=== Section Start ===
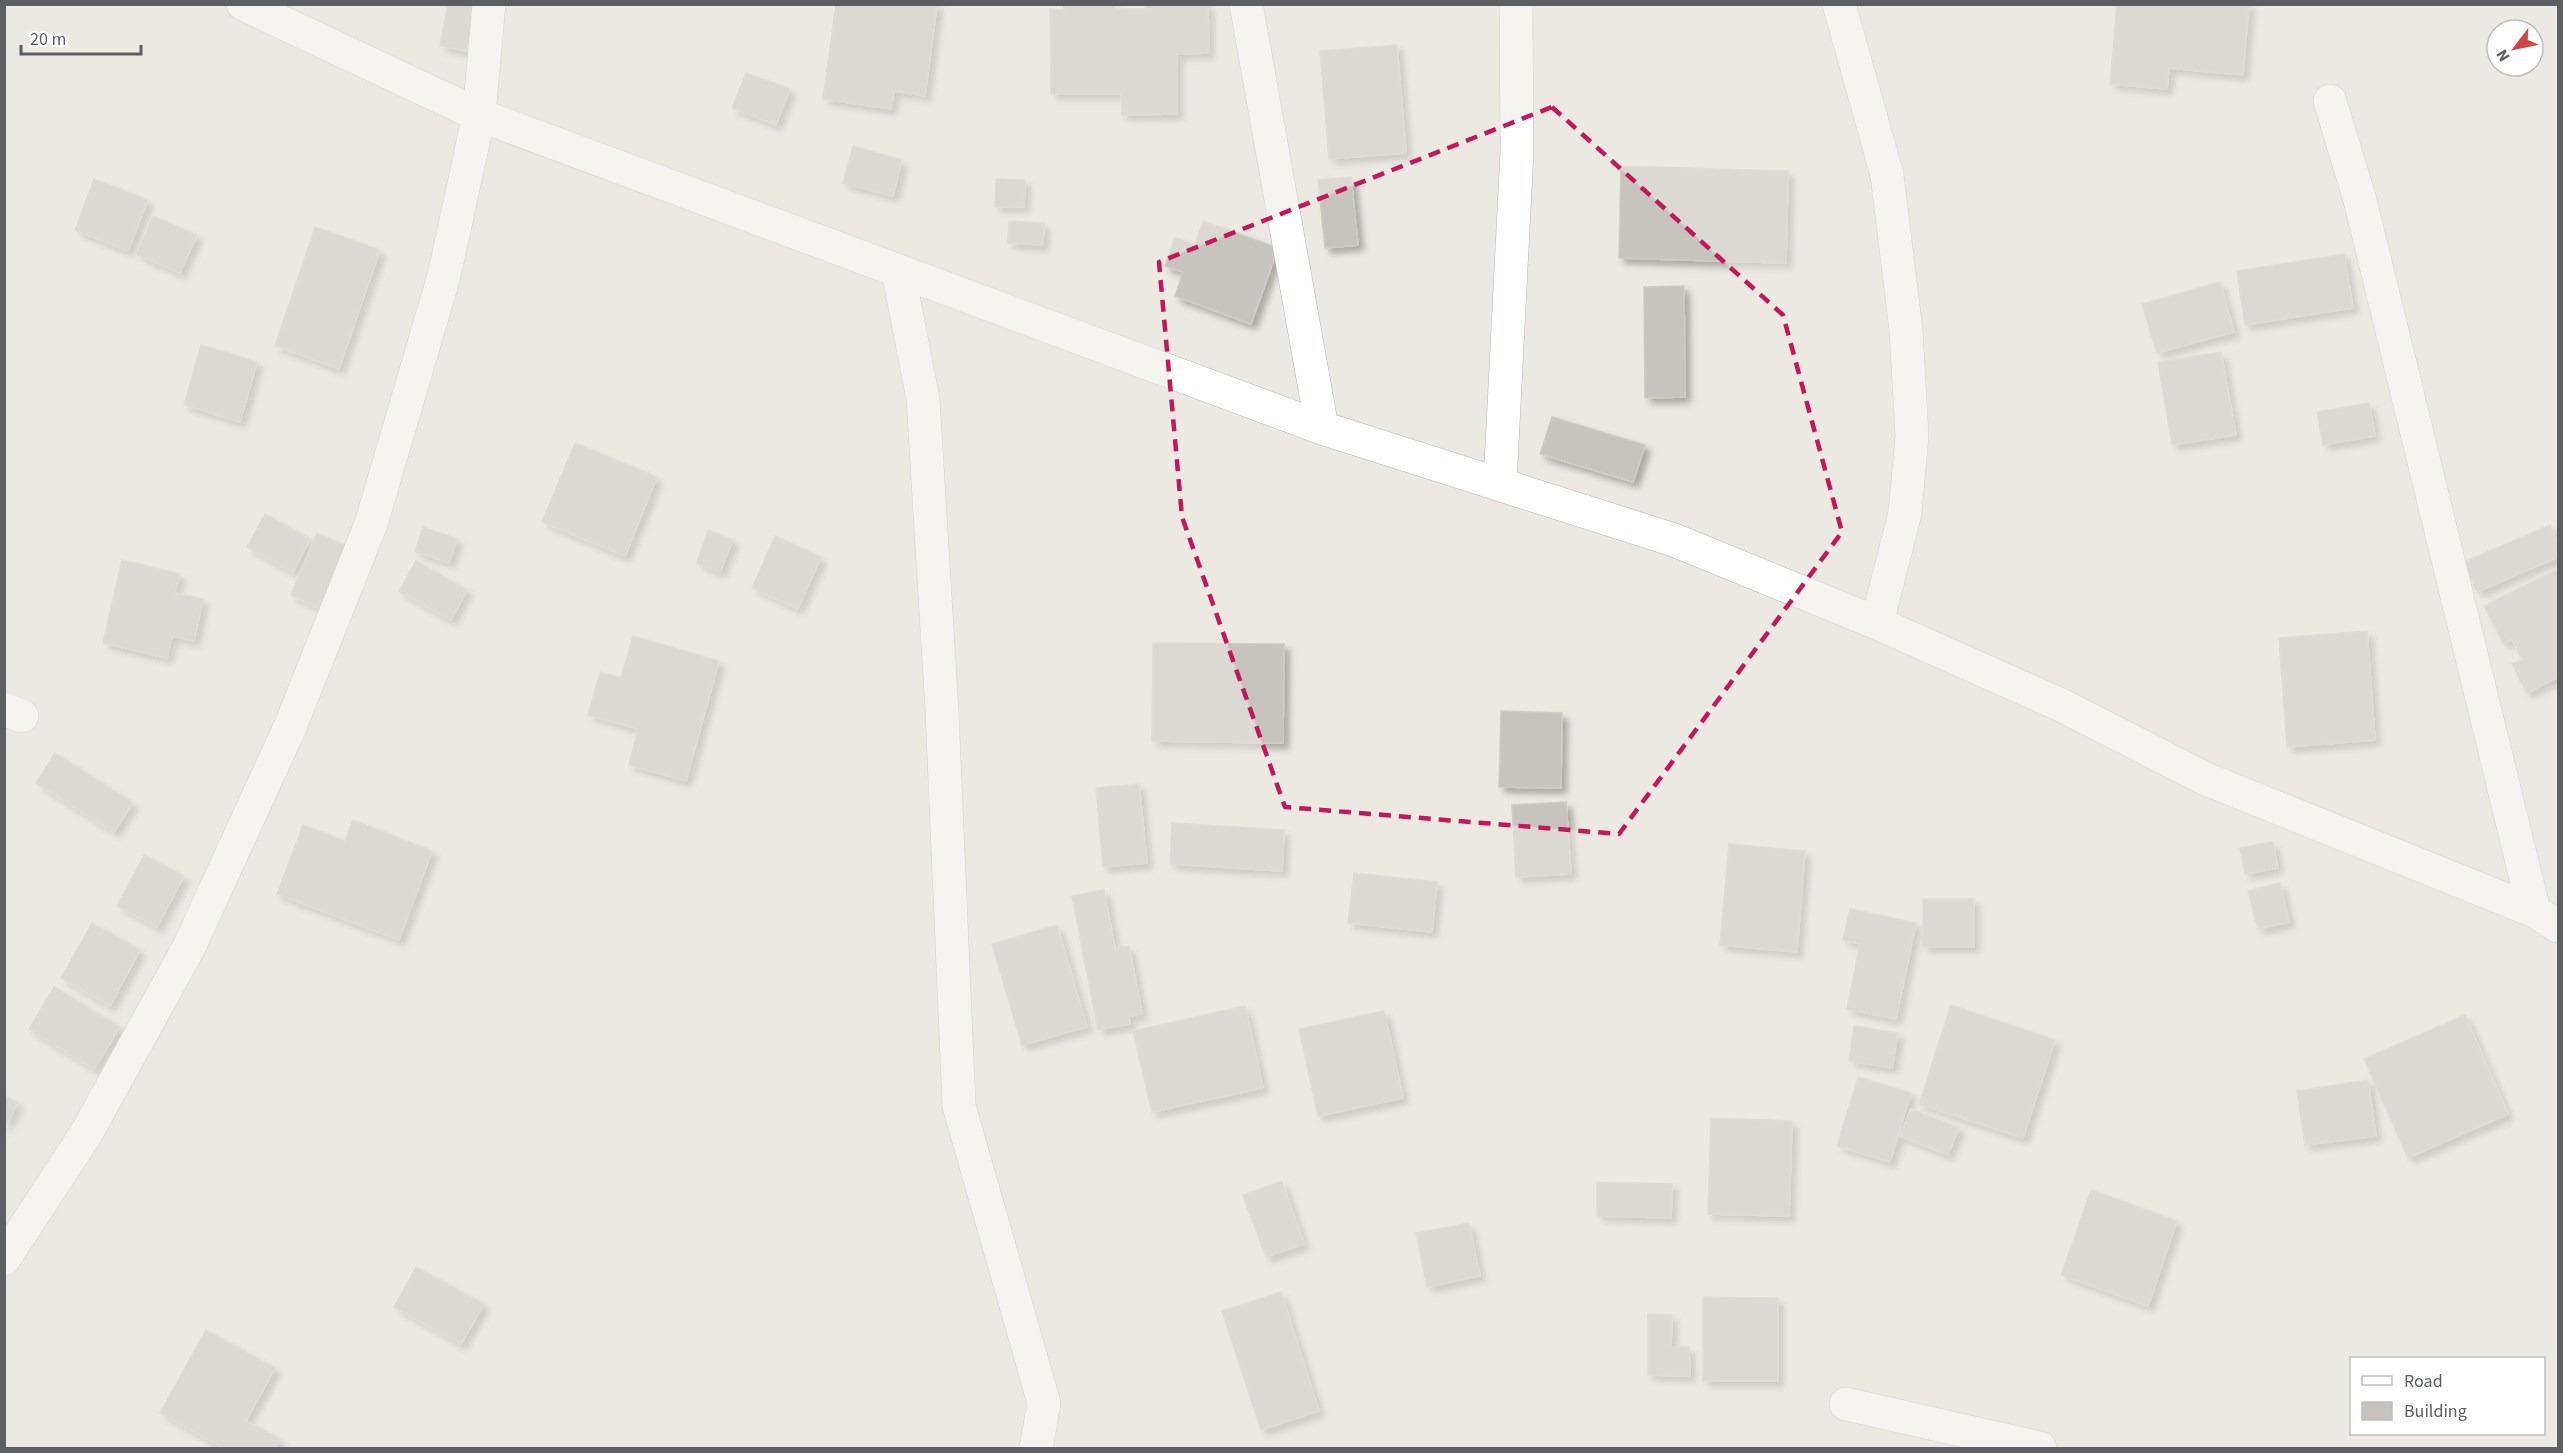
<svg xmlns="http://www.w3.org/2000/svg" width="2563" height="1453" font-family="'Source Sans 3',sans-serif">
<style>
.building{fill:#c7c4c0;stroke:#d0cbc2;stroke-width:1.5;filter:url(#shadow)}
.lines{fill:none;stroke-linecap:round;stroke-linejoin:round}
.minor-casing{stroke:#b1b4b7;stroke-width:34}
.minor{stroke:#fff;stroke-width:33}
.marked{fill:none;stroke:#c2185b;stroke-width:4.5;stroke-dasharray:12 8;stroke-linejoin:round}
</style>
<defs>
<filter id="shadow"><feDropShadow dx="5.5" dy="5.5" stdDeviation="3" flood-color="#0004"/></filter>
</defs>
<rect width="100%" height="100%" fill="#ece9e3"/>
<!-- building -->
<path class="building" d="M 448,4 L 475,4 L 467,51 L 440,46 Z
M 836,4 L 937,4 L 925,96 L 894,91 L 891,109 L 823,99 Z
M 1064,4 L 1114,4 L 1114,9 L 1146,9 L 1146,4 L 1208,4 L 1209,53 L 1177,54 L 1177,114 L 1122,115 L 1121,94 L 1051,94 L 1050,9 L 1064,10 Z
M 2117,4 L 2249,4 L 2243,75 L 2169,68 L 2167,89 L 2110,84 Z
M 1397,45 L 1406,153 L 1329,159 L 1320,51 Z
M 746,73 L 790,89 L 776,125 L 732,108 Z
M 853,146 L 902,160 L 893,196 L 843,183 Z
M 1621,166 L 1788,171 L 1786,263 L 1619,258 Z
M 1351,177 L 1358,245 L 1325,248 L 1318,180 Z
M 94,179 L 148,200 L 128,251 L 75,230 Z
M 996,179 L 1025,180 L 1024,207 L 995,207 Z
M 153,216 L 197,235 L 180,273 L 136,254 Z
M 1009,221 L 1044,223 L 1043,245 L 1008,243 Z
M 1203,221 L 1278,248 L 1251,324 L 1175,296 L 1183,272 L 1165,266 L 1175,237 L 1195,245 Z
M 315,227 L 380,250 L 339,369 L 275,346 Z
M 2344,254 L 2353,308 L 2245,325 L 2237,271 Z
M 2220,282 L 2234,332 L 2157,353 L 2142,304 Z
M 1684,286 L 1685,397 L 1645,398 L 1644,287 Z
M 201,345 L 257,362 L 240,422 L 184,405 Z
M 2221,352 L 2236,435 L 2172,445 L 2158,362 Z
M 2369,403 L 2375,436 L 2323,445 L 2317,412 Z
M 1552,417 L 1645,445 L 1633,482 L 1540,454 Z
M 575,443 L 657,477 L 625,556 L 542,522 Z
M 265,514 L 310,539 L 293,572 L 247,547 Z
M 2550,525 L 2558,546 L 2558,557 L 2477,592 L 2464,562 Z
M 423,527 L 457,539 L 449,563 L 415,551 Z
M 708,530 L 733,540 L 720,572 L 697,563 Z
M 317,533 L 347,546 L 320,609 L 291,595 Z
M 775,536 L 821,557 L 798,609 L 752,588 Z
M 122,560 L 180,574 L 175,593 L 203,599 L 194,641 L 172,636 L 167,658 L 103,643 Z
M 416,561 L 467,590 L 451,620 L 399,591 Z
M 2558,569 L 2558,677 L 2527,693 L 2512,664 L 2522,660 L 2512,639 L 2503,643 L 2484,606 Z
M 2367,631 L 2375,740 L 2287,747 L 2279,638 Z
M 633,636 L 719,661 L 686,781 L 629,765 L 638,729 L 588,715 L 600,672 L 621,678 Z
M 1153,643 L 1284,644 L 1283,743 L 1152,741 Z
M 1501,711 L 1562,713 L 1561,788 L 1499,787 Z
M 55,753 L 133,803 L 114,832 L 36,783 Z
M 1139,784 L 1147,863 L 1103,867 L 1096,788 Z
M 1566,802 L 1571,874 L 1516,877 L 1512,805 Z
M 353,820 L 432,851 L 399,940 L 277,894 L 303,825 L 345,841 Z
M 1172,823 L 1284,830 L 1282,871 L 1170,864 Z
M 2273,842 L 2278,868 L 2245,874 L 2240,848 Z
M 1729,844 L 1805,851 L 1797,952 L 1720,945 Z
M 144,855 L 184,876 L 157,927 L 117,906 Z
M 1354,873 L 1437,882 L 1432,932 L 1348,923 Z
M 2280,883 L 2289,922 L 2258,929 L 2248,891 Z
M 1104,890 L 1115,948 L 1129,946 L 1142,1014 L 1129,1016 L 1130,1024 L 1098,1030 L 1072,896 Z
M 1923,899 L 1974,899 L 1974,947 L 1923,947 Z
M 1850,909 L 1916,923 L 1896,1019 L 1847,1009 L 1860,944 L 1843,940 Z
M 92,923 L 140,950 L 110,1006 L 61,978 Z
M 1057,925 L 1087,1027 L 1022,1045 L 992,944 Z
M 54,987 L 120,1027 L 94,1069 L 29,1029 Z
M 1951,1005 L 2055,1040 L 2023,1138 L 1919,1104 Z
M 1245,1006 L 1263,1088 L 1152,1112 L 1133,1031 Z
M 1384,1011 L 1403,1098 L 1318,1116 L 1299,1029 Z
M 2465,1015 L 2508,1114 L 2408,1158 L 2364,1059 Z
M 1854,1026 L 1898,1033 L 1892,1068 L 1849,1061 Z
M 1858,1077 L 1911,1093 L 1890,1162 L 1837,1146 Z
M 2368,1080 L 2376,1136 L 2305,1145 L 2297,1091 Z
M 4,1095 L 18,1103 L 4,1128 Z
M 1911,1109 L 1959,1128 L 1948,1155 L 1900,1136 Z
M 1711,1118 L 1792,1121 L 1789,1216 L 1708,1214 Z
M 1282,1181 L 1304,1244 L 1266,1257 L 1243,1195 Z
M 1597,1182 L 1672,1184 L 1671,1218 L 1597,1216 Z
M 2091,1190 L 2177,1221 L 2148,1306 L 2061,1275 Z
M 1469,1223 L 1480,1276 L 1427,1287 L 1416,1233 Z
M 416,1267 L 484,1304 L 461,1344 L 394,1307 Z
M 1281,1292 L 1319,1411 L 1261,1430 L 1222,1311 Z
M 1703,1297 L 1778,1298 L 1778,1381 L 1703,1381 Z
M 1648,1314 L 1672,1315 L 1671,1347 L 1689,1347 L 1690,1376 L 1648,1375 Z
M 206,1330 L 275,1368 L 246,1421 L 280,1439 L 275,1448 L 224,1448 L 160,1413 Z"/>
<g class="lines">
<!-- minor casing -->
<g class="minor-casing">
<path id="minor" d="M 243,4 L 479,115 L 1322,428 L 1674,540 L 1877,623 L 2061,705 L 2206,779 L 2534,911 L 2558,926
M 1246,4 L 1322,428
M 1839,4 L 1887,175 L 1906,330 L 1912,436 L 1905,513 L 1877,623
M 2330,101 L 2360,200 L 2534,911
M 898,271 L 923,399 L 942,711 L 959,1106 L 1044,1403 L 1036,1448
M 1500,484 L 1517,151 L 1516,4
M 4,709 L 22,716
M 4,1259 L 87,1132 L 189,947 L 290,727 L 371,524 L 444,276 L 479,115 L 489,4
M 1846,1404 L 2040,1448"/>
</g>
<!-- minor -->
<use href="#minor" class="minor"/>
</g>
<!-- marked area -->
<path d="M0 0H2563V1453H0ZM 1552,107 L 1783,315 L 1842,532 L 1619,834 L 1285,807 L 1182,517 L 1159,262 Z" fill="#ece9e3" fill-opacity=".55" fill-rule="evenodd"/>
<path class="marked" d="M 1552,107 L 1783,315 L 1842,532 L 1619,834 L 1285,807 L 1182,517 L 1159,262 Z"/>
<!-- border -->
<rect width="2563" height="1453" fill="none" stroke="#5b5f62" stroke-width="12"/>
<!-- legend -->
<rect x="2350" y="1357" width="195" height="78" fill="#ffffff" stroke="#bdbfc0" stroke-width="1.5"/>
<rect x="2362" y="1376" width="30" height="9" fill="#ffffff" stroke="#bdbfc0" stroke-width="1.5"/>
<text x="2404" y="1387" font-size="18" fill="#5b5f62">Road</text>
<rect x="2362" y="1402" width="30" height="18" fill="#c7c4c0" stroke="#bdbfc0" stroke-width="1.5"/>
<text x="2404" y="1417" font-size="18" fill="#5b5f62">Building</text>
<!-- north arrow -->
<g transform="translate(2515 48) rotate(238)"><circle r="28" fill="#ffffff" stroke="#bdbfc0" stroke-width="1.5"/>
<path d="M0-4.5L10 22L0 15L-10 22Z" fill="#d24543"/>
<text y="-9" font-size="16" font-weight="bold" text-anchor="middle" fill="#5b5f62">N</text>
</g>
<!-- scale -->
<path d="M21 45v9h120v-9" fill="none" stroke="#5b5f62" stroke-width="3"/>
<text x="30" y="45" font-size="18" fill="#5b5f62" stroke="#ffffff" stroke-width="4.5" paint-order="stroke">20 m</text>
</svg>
=== Section End ===
- [What you have to do]: Your answer should consist solely of the lines above from the line with "M 153,216 L 197,235 L 180,273 L 136,254 Z" to the line with "M 2221,352 L 2236,435 L 2172,445 L 2158,362 Z", both included, reproduced exactly.

- [Exercise result]:
M 153,216 L 197,235 L 180,273 L 136,254 Z
M 1009,221 L 1044,223 L 1043,245 L 1008,243 Z
M 1203,221 L 1278,248 L 1251,324 L 1175,296 L 1183,272 L 1165,266 L 1175,237 L 1195,245 Z
M 315,227 L 380,250 L 339,369 L 275,346 Z
M 2344,254 L 2353,308 L 2245,325 L 2237,271 Z
M 2220,282 L 2234,332 L 2157,353 L 2142,304 Z
M 1684,286 L 1685,397 L 1645,398 L 1644,287 Z
M 201,345 L 257,362 L 240,422 L 184,405 Z
M 2221,352 L 2236,435 L 2172,445 L 2158,362 Z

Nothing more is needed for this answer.